### EXERCISE TASKS
1. Decide whether each statement, marked (a), (b) and (c), agrees with the home inventory post. Answer yes or no for each, and quote the words of the post that decide it: (a) The inventory covered 10 areas. (b) The inventory is shared as a PDF. (c) 15% of the items were decluttered.
2. Write out the entries as a numbered list, starting at the line that contains "Question: In the" and continuing through the last line of the entries. Leave out blank lines and the pictures.

Decluttering will become an ongoing part of my year of LESS, and I will writing not only about the things I get rid of, but the things I choose to keep, and some of the obstacles I run into when trying to decide between the two. Plus, now I’ll be able to calculate with certainty how that pursuit progresses.


I don’t know what it says about me that I did this, or that I did it to this level of specificity. I’m also not sure what it says about me that I am going to make it publicly viewable, but I guess this is just who I am.

Inventory Stats:

  • Areas Inventoried: 10

  • Total Items Counted: 6,009 - simplified to 2,665 for the sake of clarity

  • % Items Decluttered: 5.4%

Using the button below you can view the Google Sheet of my Complete Home Inventory. I’ve sorted it for you in three different ways, each on a different tab.

I hope you look at it, I hope you scan and balk and question. I would absolutely love to hear what you find interesting or mundane about this. I am so curious how this lands with someone who is not me.

Please leave a comment (or 3) if you peruse this data. I’m also open to suggestions for new ways to sort it that would be interesting, and may even be willing to post photos of items or parts of my home that spark interest. At this point, for the sake of the shopping ban, I’m an open book.

Welcome once again to my year of LESS, I can’t wait to see what weirdness I’ll get up to next.

### RECORDS TO PROCESS
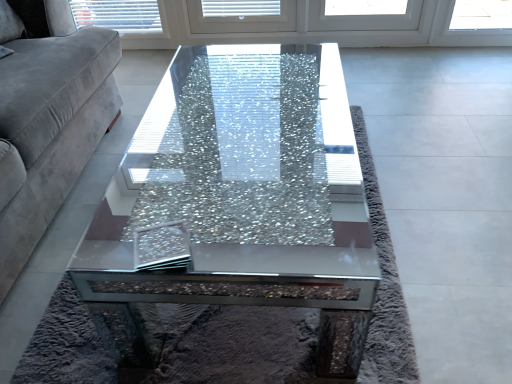
Question: Would you say velvet gray couch at left is to the left or to the right of cracked glass coffee table at center in the picture?

Choices:
 (A) left
 (B) right

Answer: (A)

Question: Looking at the image, does velvet gray couch at left seem bigger or smaller compared to cracked glass coffee table at center?

Choices:
 (A) big
 (B) small

Answer: (A)

Question: From the image's perspective, is velvet gray couch at left positioned above or below cracked glass coffee table at center?

Choices:
 (A) above
 (B) below

Answer: (A)

Question: Considering the positions of point (328, 304) and point (24, 233), is point (328, 304) closer or farther from the camera than point (24, 233)?

Choices:
 (A) farther
 (B) closer

Answer: (B)

Question: Is cracked glass coffee table at center in front of or behind velvet gray couch at left in the image?

Choices:
 (A) behind
 (B) front

Answer: (A)

Question: From the image's perspective, is cracked glass coffee table at center positioned above or below velvet gray couch at left?

Choices:
 (A) above
 (B) below

Answer: (B)

Question: Is cracked glass coffee table at center inside or outside of velvet gray couch at left?

Choices:
 (A) inside
 (B) outside

Answer: (B)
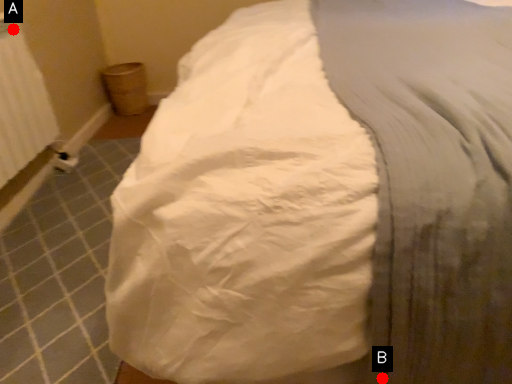
Question: Two points are circled on the image, labeled by A and B beside each circle. Which of the following is the closest to the observer?

Choices:
 (A) A is closer
 (B) B is closer

Answer: (B)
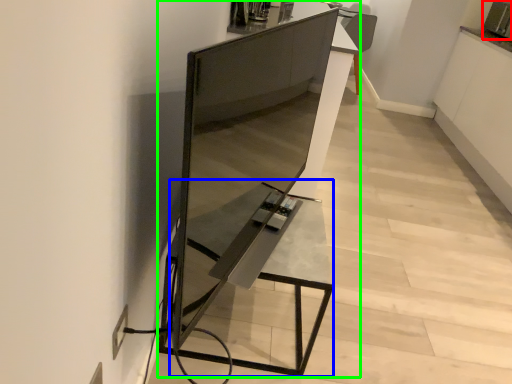
Question: Estimate the real-world distances between objects in this image. Which object is closer to appliance (highlighted by a red box), table (highlighted by a blue box) or furniture (highlighted by a green box)?

Choices:
 (A) table
 (B) furniture

Answer: (B)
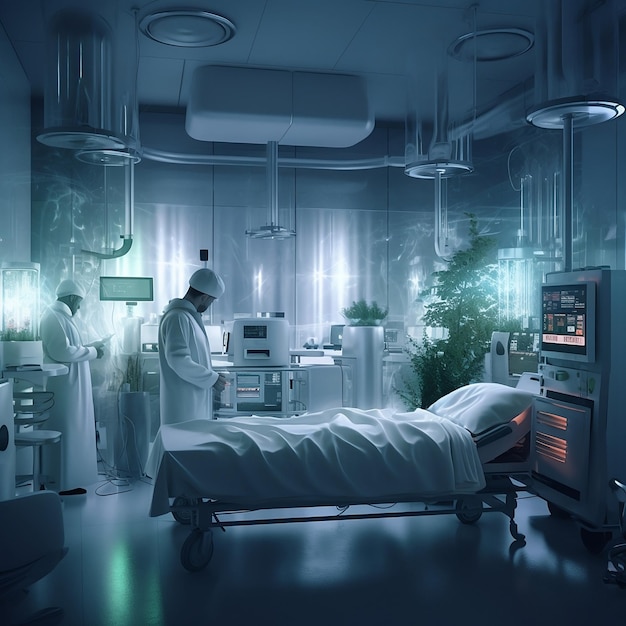
The width and height of the screenshot is (626, 626). Find the location of `monitor`. monitor is located at coordinates (126, 288).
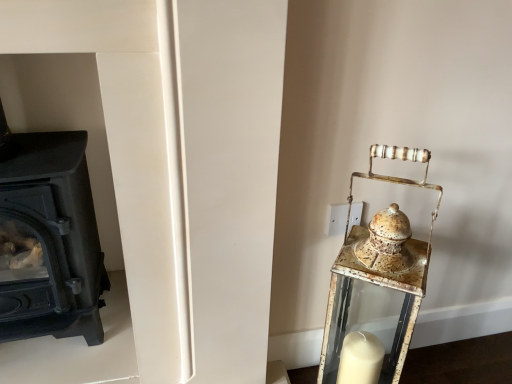
Question: Is black matte wood burning stove at left situated inside rusty metal lantern at right or outside?

Choices:
 (A) outside
 (B) inside

Answer: (A)

Question: In terms of width, does black matte wood burning stove at left look wider or thinner when compared to rusty metal lantern at right?

Choices:
 (A) thin
 (B) wide

Answer: (B)

Question: Considering the positions of black matte wood burning stove at left and rusty metal lantern at right in the image, is black matte wood burning stove at left bigger or smaller than rusty metal lantern at right?

Choices:
 (A) small
 (B) big

Answer: (B)

Question: Does point (394, 228) appear closer or farther from the camera than point (51, 319)?

Choices:
 (A) farther
 (B) closer

Answer: (B)

Question: Is rusty metal lantern at right bigger or smaller than black matte wood burning stove at left?

Choices:
 (A) big
 (B) small

Answer: (B)

Question: Is rusty metal lantern at right inside or outside of black matte wood burning stove at left?

Choices:
 (A) inside
 (B) outside

Answer: (B)

Question: In the image, is rusty metal lantern at right on the left side or the right side of black matte wood burning stove at left?

Choices:
 (A) right
 (B) left

Answer: (A)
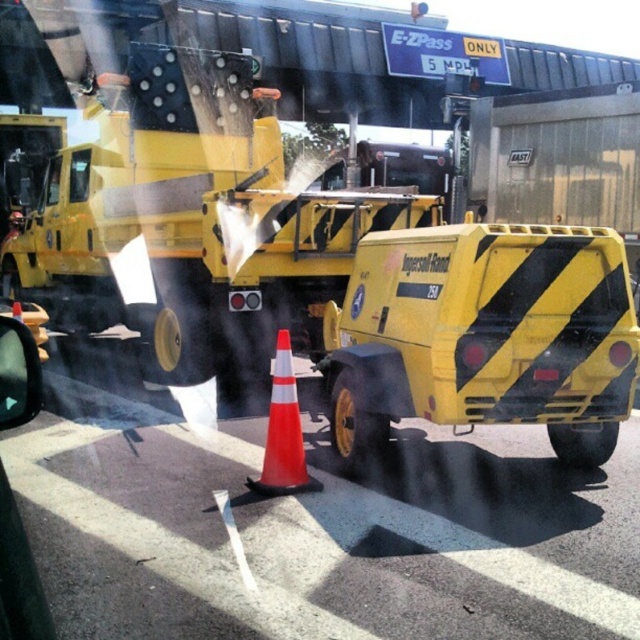
You are a construction worker standing at the camera position. You need to retrieve two points marked on the road for a survey. The first point is at point (x=582, y=316) and the second point is at point (x=300, y=445). Which point should you go to first to minimize walking distance?

You should go to point (x=582, y=316) first because it is closer to the camera than point (x=300, y=445).

You are a construction worker who needs to move the orange reflective cone at center to a new location. Can you safely step over the yellow matte asphalt roller at center to reach the cone?

The yellow matte asphalt roller at center is positioned over orange reflective cone at center, so you cannot safely step over the roller to reach the cone since the cone is already under the roller.

You are standing at the construction site and want to know how far the point at coordinates (492, 408) is from you. Can you determine the distance?

The point at coordinates (492, 408) is 5.01 meters away from the viewer.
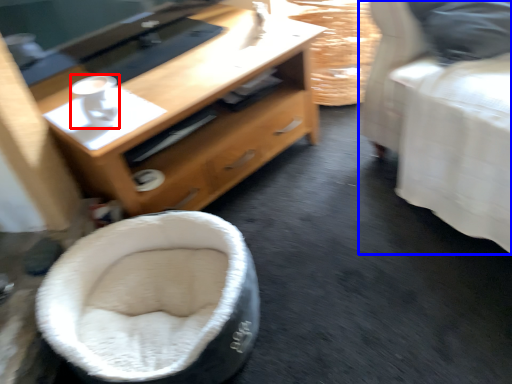
Question: Which object appears closest to the camera in this image, coffee (highlighted by a red box) or furniture (highlighted by a blue box)?

Choices:
 (A) coffee
 (B) furniture

Answer: (B)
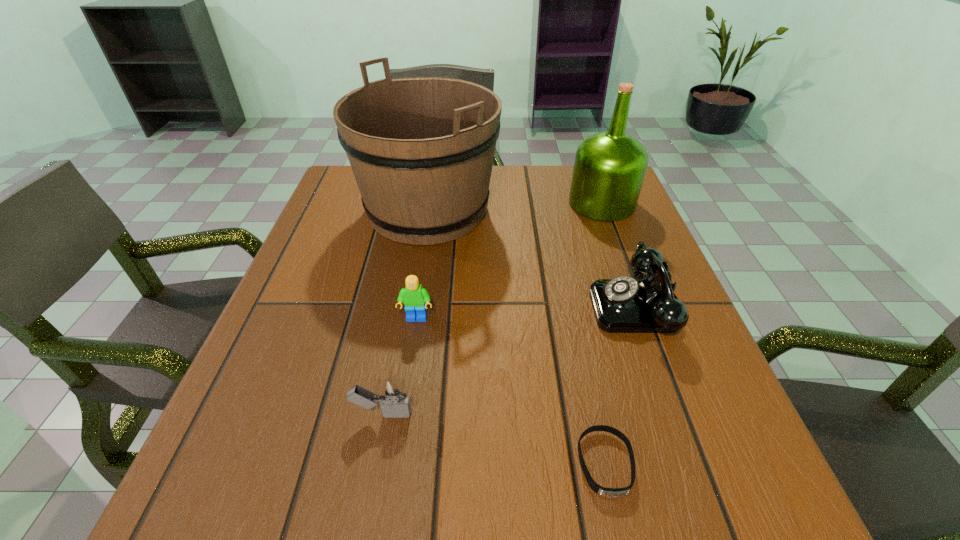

### ANSWERS PER TASK
1.
(a) Yes: "Areas Inventoried: 10"
(b) No: "you can view the Google Sheet of my Complete Home Inventory"
(c) No: "% Items Decluttered: 5.4%"

2.
1. Question: In the image, is rusty metal lantern at right on the left side or the right side of black matte wood burning stove at left?
2. Choices:
3.  (A) right
4.  (B) left
5. Answer: (A)
6. You are a construction worker standing at the camera position. You need to retrieve two points marked on the road for a survey. The first point is at point (x=582, y=316) and the second point is at point (x=300, y=445). Which point should you go to first to minimize walking distance?
7. You should go to point (x=582, y=316) first because it is closer to the camera than point (x=300, y=445).
8. You are a construction worker who needs to move the orange reflective cone at center to a new location. Can you safely step over the yellow matte asphalt roller at center to reach the cone?
9. The yellow matte asphalt roller at center is positioned over orange reflective cone at center, so you cannot safely step over the roller to reach the cone since the cone is already under the roller.
10. You are standing at the construction site and want to know how far the point at coordinates (492, 408) is from you. Can you determine the distance?
11. The point at coordinates (492, 408) is 5.01 meters away from the viewer.
12. Question: Which object appears closest to the camera in this image, coffee (highlighted by a red box) or furniture (highlighted by a blue box)?
13. Choices:
14.  (A) coffee
15.  (B) furniture
16. Answer: (B)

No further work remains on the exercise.